The perl module Metadata from Dave Beckett can dump data from Htdig database into a SOIF stream. Metadata only supports GDBM databases, so this only works with versions earlier than Htdig 3.1, because newer versions of Htdig switched from GDBM to Sleepycat's Berkeley DB.
Edit $HARVEST_HOME/gatherers/YOUR_GATHERER/data/gatherd.cf to allow or deny access. A line that begins with Allow is followed by any number of domain or host names that are allowed to connect to the Gatherer. If the word all is used, then all hosts are matched. Deny is the opposite of Allow.

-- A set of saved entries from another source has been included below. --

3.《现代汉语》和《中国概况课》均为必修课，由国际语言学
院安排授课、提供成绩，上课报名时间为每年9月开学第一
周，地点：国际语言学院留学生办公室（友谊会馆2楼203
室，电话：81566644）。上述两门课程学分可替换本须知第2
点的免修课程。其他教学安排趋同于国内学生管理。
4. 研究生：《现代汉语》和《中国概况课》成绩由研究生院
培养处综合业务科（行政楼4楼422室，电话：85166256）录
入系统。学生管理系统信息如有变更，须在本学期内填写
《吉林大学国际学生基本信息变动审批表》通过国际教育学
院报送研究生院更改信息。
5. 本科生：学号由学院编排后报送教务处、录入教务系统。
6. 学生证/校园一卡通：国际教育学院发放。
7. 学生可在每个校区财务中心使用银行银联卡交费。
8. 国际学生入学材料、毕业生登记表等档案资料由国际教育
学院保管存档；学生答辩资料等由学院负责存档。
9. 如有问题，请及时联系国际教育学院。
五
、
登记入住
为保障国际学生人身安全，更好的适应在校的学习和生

The following example will only allow hosts in the cs.colorado.edu or usc.edu domain access the Gatherer's database:
Allow cs.colorado.edu usc.edu
Deny all
No. Harvest's Gatherer doesn't support WAP. Peer to peer services like Gnutella, Napster, etc. are also unsupported.
Changes in wu-ftpd 2.6.x broke ftpget
. There is a replacement for
it in contrib directory which wraps any ftp client to behave like
ftpget
.
File URLs pointing to directories like file://misc/documents/ in LeafNodes are considered as nested object which will be unnested.